*EXERCISE*.
A faithful copy of every entry is the goal; keep the images out of it.
Start of AVAILABLE DATA
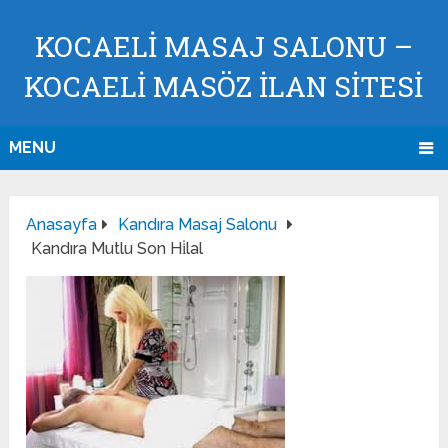
KOCAELI MASAJ SALONU –
KOCAELI MASÖZ İLAN SİTESİ
MENU
Anasayfa
Kandıra Masaj Salonu
Kandıra Mutlu Son Hi̇lal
End of AVAILABLE DATA
*WRITTEN ANSWER*.
KOCAELI MASAJ SALONU –
KOCAELI MASÖZ İLAN SİTESİ
MENU
Anasayfa
Kandıra Masaj Salonu
Kandıra Mutlu Son Hi̇lal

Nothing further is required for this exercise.